§ **Texto dado**:

◆ ◆ ◆ ◆ ◆ ◆ ◆

La noticia es directa, escueta: “Muerte en alta mar: Un barco con capacidad para 20 personas iba con 113 inmigrantes nacionales. Se hundió en aguas colombianas. Nueve sobrevivieron”. Impersonal y fría, como parte de la rutina; después de todo, los náufragos y desaparecidos, son del montón, todos pobres, la mayor parte de ellos campesinos del Azuay y del Cañar, provincias con un altísimo índice de desocupación.

No hay nada nuevo, todos los días en aguas internacionales, se capturan lanchas o pequeños barcos, inflados por la codicia, con sobrecargas increíbles, llevando en sus entrañas hombres y mujeres hacinados, engañados por coyoteros inescrupulosos, que les ofrecen el paraíso en tierras extrañas, para apoderarse del ultimo centavo que les queda.

La novedad es el naufragio, la muerte de 104 ecuatorianos; porque el éxodo es la rutina: todos los días zarpan pequeñas embarcaciones llevando en sus inmundas bodegas, hombres y mujeres, desarraigados, inconformes, desesperados, porque en este país se mueren de hambre, porque no se les presenta ninguna posibilidad de subsistir decentemente, con un empleo normal, cuyo salario por lo menos cubra sus necesidades de supervivencia.

La noticia se vuelve sensacional, cuando la televisión nos deja ver a los náufragos rescatados del piélago mortal. Sus cuerpos, sometidos a la tortura de los rayos ultravioletas y al frío de las aguas profundas, tienen laceraciones increíbles, su piel ha cambiado de color y se desprende a pedazos, hay lágrimas colmadas de fatalidad en su pupilas ensombrecidas. Creen que se han salvado por el milagro de algún dios que los tenía olvidados. Sin embargo hay amargura y rencor cuando reclaman justicia, cuando piden a las autoridades que arresten a los coyoteros y les sometan al peso de la Ley.

Ante la realidad, la tragedia nos conmueve, nos duelen los náufragos rescatados, nos conmueven los cien desaparecidos, y nos ponemos a meditar que hay seres humanos en este país, que prefieren el casi suicidio a la angustia de la miseria y el hambre. Hay muchos inmigrantes capturados que, cuando llegan a nuestras costas de regreso, se les pregunta si volverán a intentarlo, con desesperación y como renunciando a todo, responden afirmativamente.

Pero, ¿tiene algún valor la solidaridad, demostrada después de la tragedia? ¿Sirven para algo las lágrimas de cocodrilo, las buenas intenciones, las promesas de acabar con el coyoterismo?

Creo que no. El culpable es el sistema y sus organismos. La corrupción que nos cerca por todos los costados, la explotación del hombre por el hombre, la inoperancia y la lenidad de los gobernantes y sus autoridades. Ellos son los culpables; y culpable la impavidez de un congreso logrero e incapaz, que apuesta a sus propios intereses y es cómplice de todas las aberraciones legales.

◆ ◆ ◆ ◆ ◆ ◆ ◆

§ **Filas proporcionadas**:
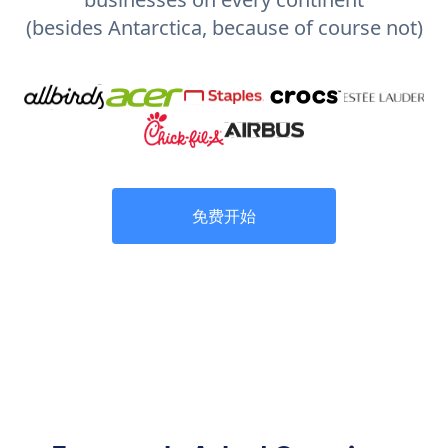
(besides Antarctica, because of course not)
免费开始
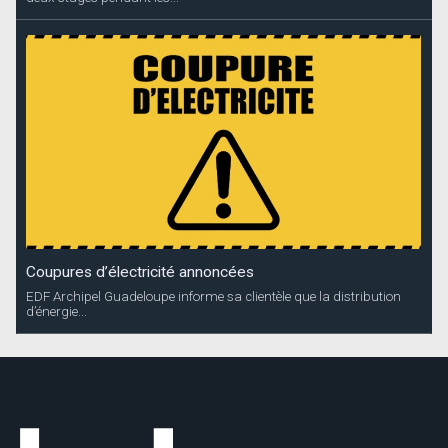
Coupures d’électricité annoncées
EDF Archipel Guadeloupe informe sa clientèle que la distribution
d’énergie...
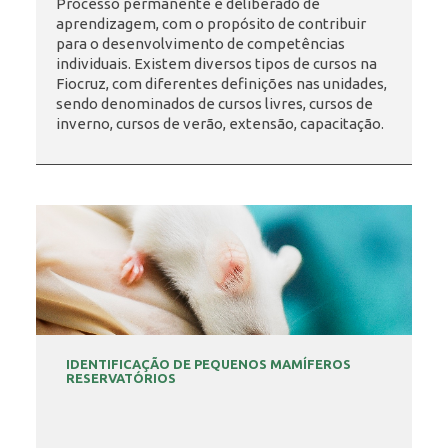
Processo permanente e deliberado de
aprendizagem, com o propósito de contribuir
para o desenvolvimento de competências
INSCRIÇÃO E SELEÇÃO
individuais. Existem diversos tipos de cursos na
Fiocruz, com diferentes definições nas unidades,
sendo denominados de cursos livres, cursos de
inverno, cursos de verão, extensão, capacitação.
CONTATO
IDENTIFICAÇÃO DE PEQUENOS MAMÍFEROS
RESERVATÓRIOS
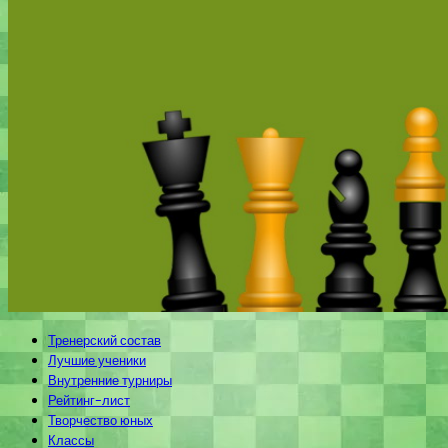
Тренерский состав
Лучшие ученики
Внутренние турниры
Рейтинг-лист
Творчество юных
Классы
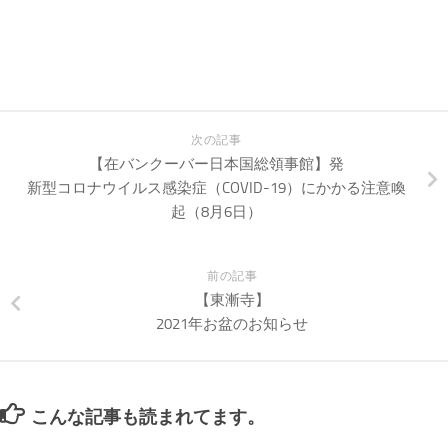
次の記事
【在バンクーバー日本国総領事館】発
新型コロナウイルス感染症（COVID-19）にかかる注意喚
起（8月6日）
前の記事
【東漸寺】
2021年お盆のお知らせ
こんな記事も読まれてます。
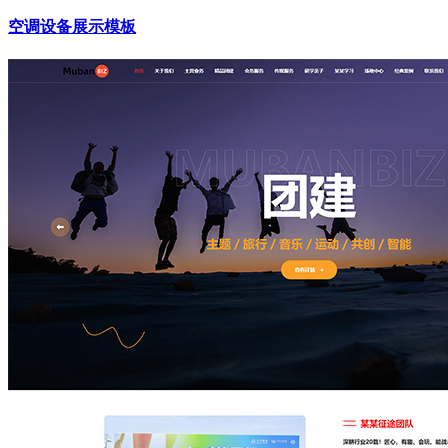
空调设备展示模板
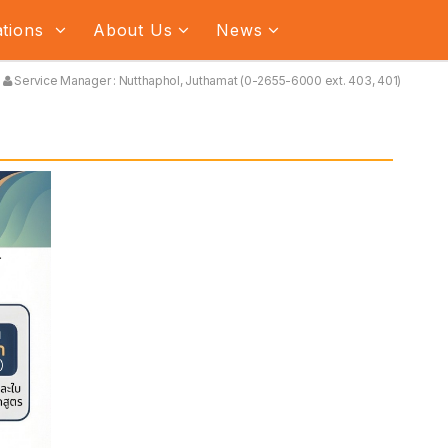
ations
About Us
News
Service Manager : Nutthaphol, Juthamat (0-2655-6000 ext. 403, 401)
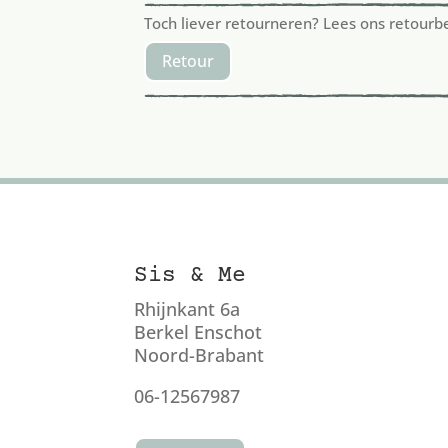
Toch liever retourneren? Lees ons retourb
Retour
Sis & Me
Rhijnkant 6a
Berkel Enschot
Noord-Brabant
06-12567987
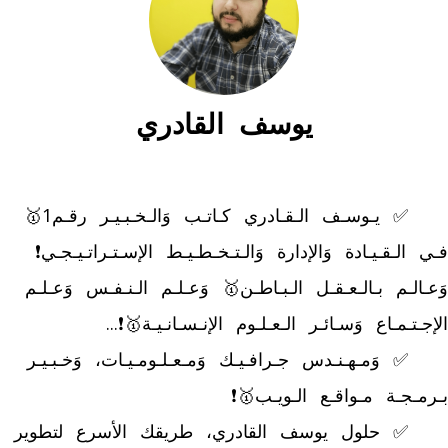
يوسف القادري
	✅ يـوسـف الـقـادري كـاتـب وَالـخـبـيـر رقـم1🥇 
فـي الـقـيـادة وَالإدارة وَالـتـخـطـيـط الإسـتـراتـيـجـي❗ 
وَعـالـم بـالـعـقـل الـبـاطـن🥇 وَعـلـم الـنـفـس وَعـلـم 
	✅ وَمـهـنـدس جـرافـيـك وَمـعـلـومـيـات، وَخـبـيـر 
	✅ حلول يوسف القادري، طريقك الأسرع لتطوير 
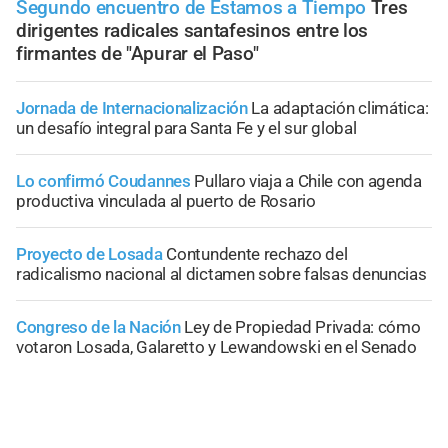
Segundo encuentro de Estamos a Tiempo
Tres
dirigentes radicales santafesinos entre los
firmantes de "Apurar el Paso"
Jornada de Internacionalización
La adaptación climática:
un desafío integral para Santa Fe y el sur global
Lo confirmó Coudannes
Pullaro viaja a Chile con agenda
productiva vinculada al puerto de Rosario
Proyecto de Losada
Contundente rechazo del
radicalismo nacional al dictamen sobre falsas denuncias
Congreso de la Nación
Ley de Propiedad Privada: cómo
votaron Losada, Galaretto y Lewandowski en el Senado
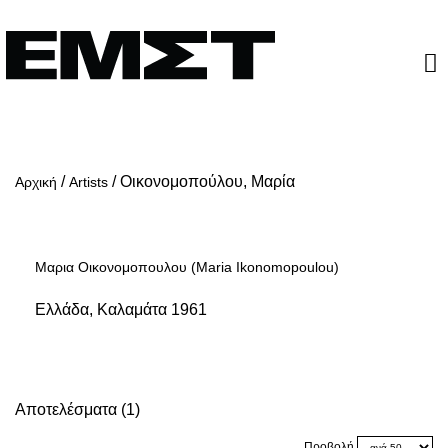
/
/
Οικονομοπούλου, Μαρία
Αρχική
Artists
Μαρια Οικονομοπουλου (Maria Ikonomopoulou)
Ελλάδα, Καλαμάτα 1961
Αποτελέσματα (1)
Προβολή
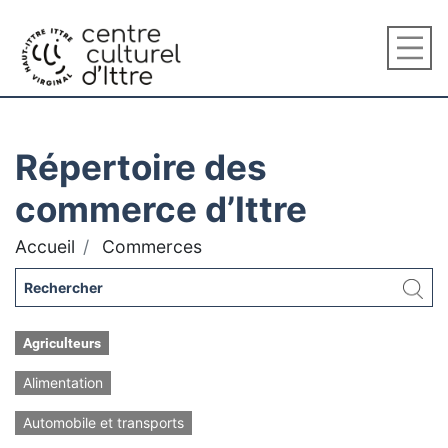
Répertoire des
commerce d’Ittre
Accueil
Commerces
Agriculteurs
Alimentation
Automobile et transports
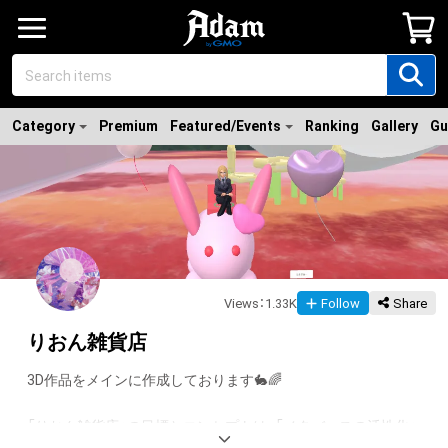
Category
Premium
Featured/Events
Ranking
Gallery
Gu
Views
：
1.33K
Follow
Share
りおん雑貨店
3D作品をメインに作成しております🐇🌈

「りおん雑貨店」の目標とコンセプトは、「メタバースの活性化」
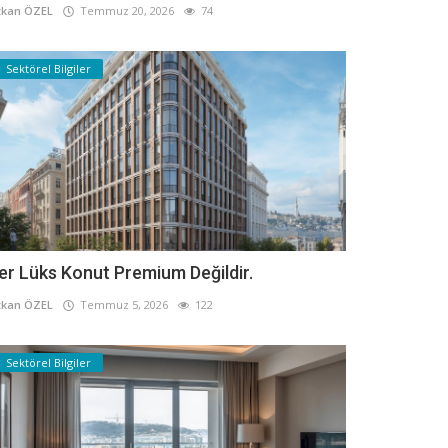
kan ÖZEL
Temmuz 20, 2026
74
Sektörel Bilgiler
er Lüks Konut Premium Değildir.
kan ÖZEL
Temmuz 5, 2026
122
Sektörel Bilgiler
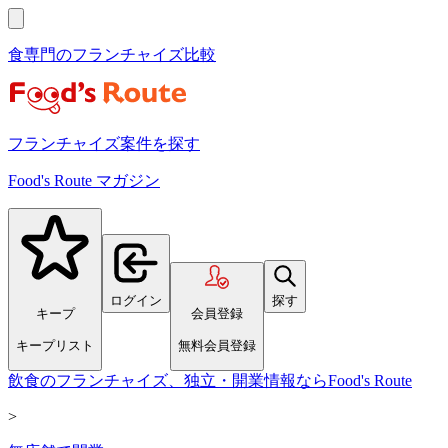
食専門のフランチャイズ比較
フランチャイズ案件を探す
Food's Route マガジン
ログイン
探す
キープ
会員登録
キープリスト
無料会員登録
飲食のフランチャイズ、独立・開業情報ならFood's Route
>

◆ ◆ ◆ ◆ ◆ ◆ ◆

§ **Tareas a realizar**:
- 1) Por favor, enumera todas las cantidades de personas que aparecen en el texto sobre el naufragio e indica a qué se refiere cada una.
- 2) Lista cada fila que contenga la palabra "para".

§ **Resultados del ejercicio**:
- 1)
- 20: capacidad del barco
- 113: inmigrantes nacionales que iban a bordo
- Nueve: sobrevivientes
- 104: ecuatorianos muertos
- Cien: desaparecidos

- 2)
para o desenvolvimento de competências
un desafío integral para Santa Fe y el sur global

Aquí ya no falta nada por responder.